Black Holes

Black holes may be heard but not seen. As the death state of a star, black holes emit no light. They are dark against the dark sky. But like mallets on a drum, black holes can ring out a song on space itself in the form of gravitational waves. Monumental Earth-based detectors such as LIGO and the planned space-based mission LISA aim to record the songs from space for the first time thereby turning up the volume on the soundtrack to the Universe.

There is no sound in empty space. But when the gravitational waves hit the Earth, detectors in the next few years will measure the stretching and shrinking of space and will be able to amplify the result as sound. To hear the sounds of two black holes ringing space, play the movies below.

In this video, two black holes of equal mass collide. Each is taken to have 10 times the mass of our sun. Starting from a distance of over 1,700 km apart, the black holes complete an average of 11 orbits per second around each other at an average speed of 0.4 times the speed of light, with the entire collision taking less than 90 seconds in real time. The resulting gravitational wave frequencies range from 7 Hz to 900 Hz. Since the two black holes have the same mass, they follow an almost identically circular path at extreme speed, making them appear in this simulation as having overlapping orbits. In reality, however, the two black holes are directly opposite each other in their orbital paths at any given time.

In this video, two black holes of different masses collide. The smaller (seen here in red) has a mass of 3 times the mass of our sun, while the larger (seen here in yellow) is 3 times more massive, with a mass of 15 times that of our sun. Starting from a distance of almost 4,000 km apart while each spinning in the plane of orbit, the black holes complete an average of 10 orbits per second around each other at an average speed of 0.8 times the speed of light, with the entire collision taking less than 1 minute 20 seconds in real time. The resulting gravitational wave frequencies range from approximately a few Hz to over 1200 Hz towards the end.

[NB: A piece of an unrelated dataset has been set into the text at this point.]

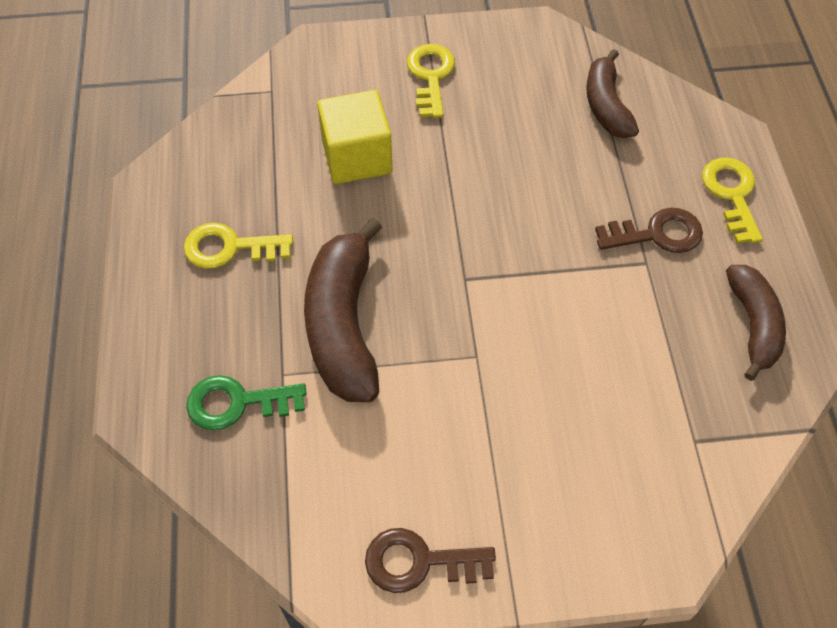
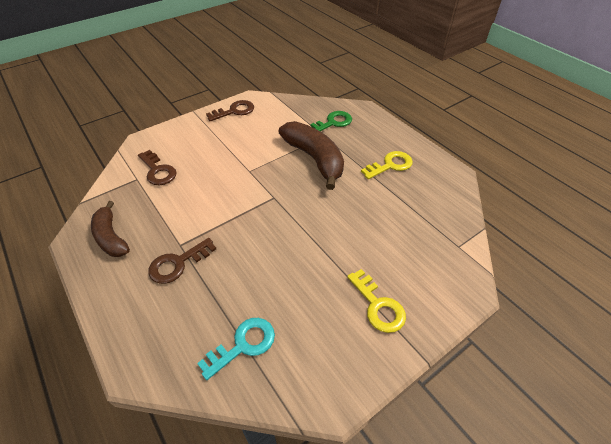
camera: 150 degrees right, 10 degrees down
yellow cube [317,90,392,184] -> none
brown banana [586,49,639,138] -> turquoise key [197,318,275,380]
yellow key [702,158,763,244] -> none
none -> brown key [138,150,177,185]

In this video, a neutron star collides with a black hole. The former (seen here in red) has a mass typical of a neutron star, or about 1.4 times the mass of our sun, while the latter (seen here in yellow) is 10 times more massive, or approximately 14 times the mass of our sun. In this case, both compact objects are spinning, which causes the entire plane to precess in space making the sound quieter when pointed away from us and louder when pointed toward us. Starting from a distance of over 3,400 km apart, the objects complete an average of 11 orbits per second around each other at an average speed of 0.8 times the speed of light, with the entire collision taking approximately 3 minutes 45 seconds in real time. The resulting gravitational wave frequencies range from 2 – 20 Hz, to 1040 Hz towards the end.

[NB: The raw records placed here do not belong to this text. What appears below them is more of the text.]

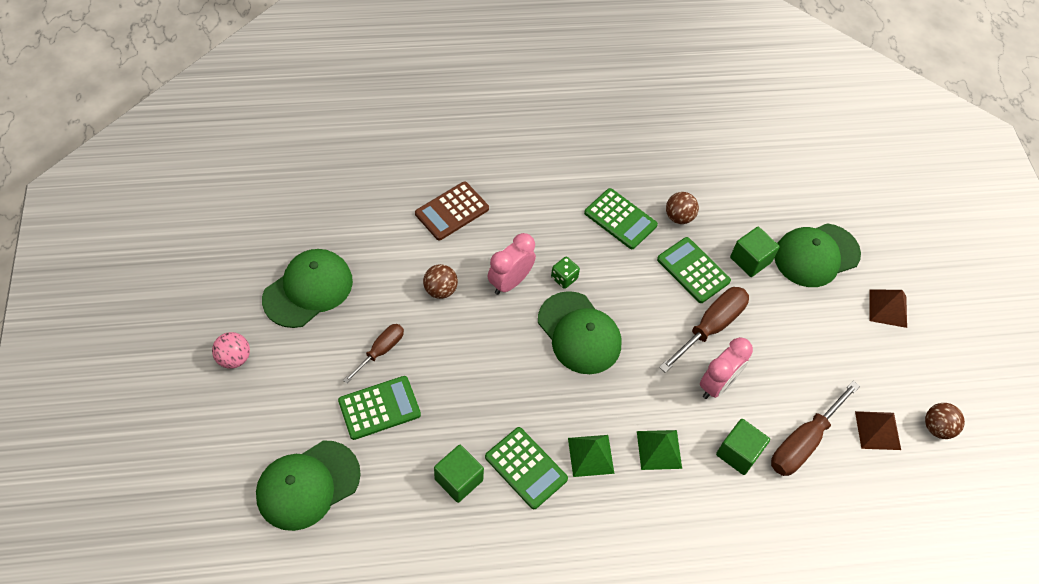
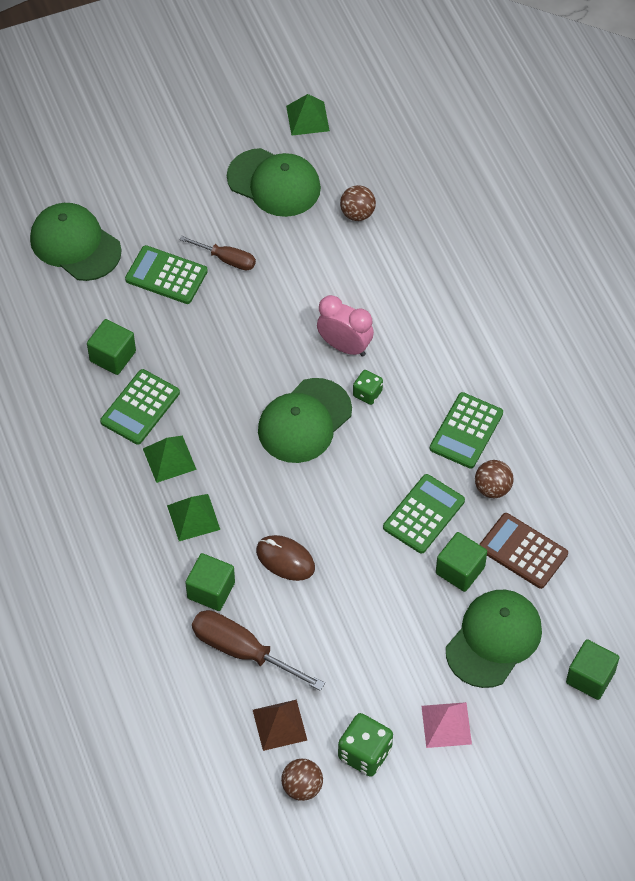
camera: 80 degrees right, 0 degrees up
pink ball [212,332,250,369] -> none
green calculator [338,376,421,440] -> green calculator turned 150 degrees clockwise [125,245,208,304]
brown calculator [415,182,489,240] -> brown calculator moved to [479,513,568,589]
brown ball [423,264,458,299] -> brown ball moved to [340,185,376,221]
brown screwdriver [659,287,749,373] -> none
pink clock [700,337,753,399] -> brown mouse [256,535,315,581]
green cap [774,223,861,287] -> green cap turned 75 degrees clockwise [446,590,542,688]
brown pyramid [869,289,907,328] -> pink pyramid [421,702,472,748]
none -> green pyramid [286,94,330,136]
none -> green dice [338,713,393,777]
none -> green cube [566,639,619,700]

Credit: Aftab Khan and Janna Levin

Finite Universe

Our universe appears to stretch nearly thirty billion light years across. As far as the eye can see, there is no visible bound to spacetime. Still the universe may not be infinite. There was once a cultural prejudice that the earth was flat and unconnected, so much so that explorers were feared to have fallen off the edge. The assumption that space must be infinite may represent a similar bias. A tenable possibility is that space itself is not only curved, as Einstein suggested, but that it is also finite. A finite universe, and indeed a finite universe with several extra dimensions, may be a prediction of a theory beyond Einstein’s – the long coveted Theory of Everything. Even as we struggle to understand the universe as drawn by a TOE, recent Astronomical observations may be on the cusp of resolving this age old question: Is the universe infinite?

Theories of Everything

A physical Theory of Everything is the greatest ambition consuming theoretical physics. Yet last century we were forced to concede that there will never be a mathematical theory of everything. Kurt Gödel, Alan Turing, and Gregory Chaitin proved that our knowledge of numbers themselves is fundamentally incomplete. Most numbers are random, a toss of the coin. There are true relations among the numbers about which we can only prove that we can never prove them.

Many times in the history of physics, theories have been shaped by such profound limits. Einstein proposed a fundamental limit in the speed of light and thereby discovered Relativity. Heisenberg invoked an uncertainty principle in measurements of quantum phenomena and thereby laid a cornerstone for Quantum Mechanics. Alongside these should be listed the profound incompleteness in our knowledge of numbers – there can never be a mathematical theory of everything. The proposal is to define the limits mathematical incompleteness might set on a physical theory of everything. Just as Relativity emerged from the limit of light’s speed and Quantum Theory emerged from the limits of measurement, deep insight into the universe and its origins could emerge by confronting the limit of mathematical incompleteness.